Jozef A. M. K. IJsewijn (Zwijndrecht, 30 December 1932 – Leuven, 27 November 1998) was a Belgian Latinist. He studied classical philology at the Katholieke Universiteit Leuven, where he became a professor in 1967. An authority on Neo-Latin literature (Latin texts since the beginning of humanism in the 14th century), IJsewijn has been called "the founding father of modern neo-Latin studies". In 1980, he was awarded the Francqui Prize on Human Sciences.

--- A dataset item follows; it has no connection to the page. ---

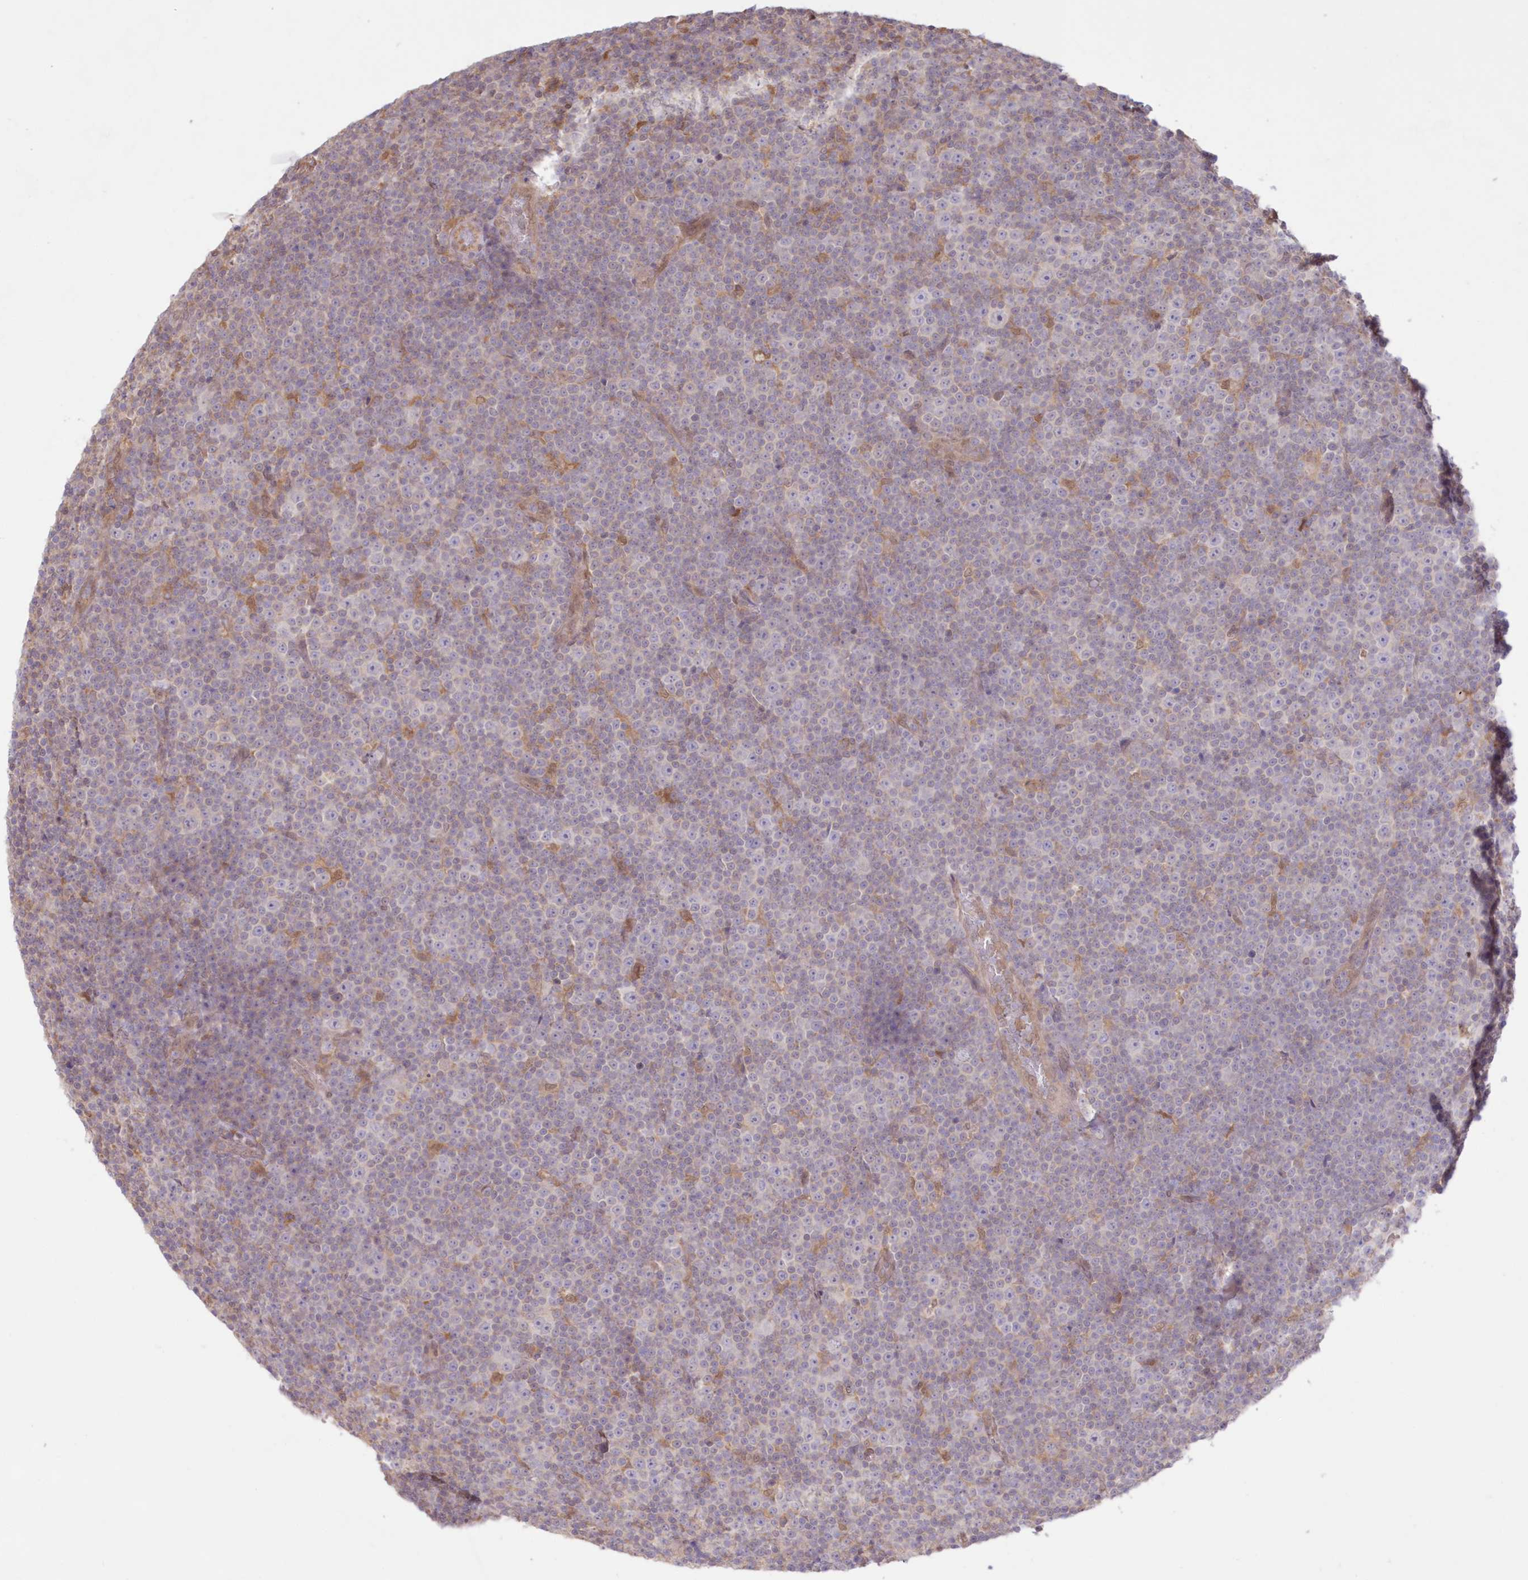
{"staining": {"intensity": "negative", "quantity": "none", "location": "none"}, "tissue": "lymphoma", "cell_type": "Tumor cells", "image_type": "cancer", "snomed": [{"axis": "morphology", "description": "Malignant lymphoma, non-Hodgkin's type, Low grade"}, {"axis": "topography", "description": "Lymph node"}], "caption": "Micrograph shows no significant protein expression in tumor cells of lymphoma.", "gene": "RNPEP", "patient": {"sex": "female", "age": 67}}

A collection of essays in his memory was published in 2000.

==Works==
- De sacerdotibus sacerdotiisque Alexandri Magni et Lagidarum eponymis, 1961
- (ed. with G. Verbeke) The late middle ages and the dawn of humanism outside Italy; proceedings of the international conference, Louvain, May 11-13, 1970, 1972
- Companion to neo-Latin studies, 1977
- (ed. with Jaques Paquet) The universities in the late Middle Ages, 1978
- (ed.) Martini Dorpii Naldiceni orationes IV: cum apologia et litteris adnexis by Maarten van Dorp, 1986
- (tr. and ed. with Barbara Lawatsch-Boomgaarden) Voyage to Maryland (1633) = Relatio itineris in Marilandiam by Andrew White, 1995.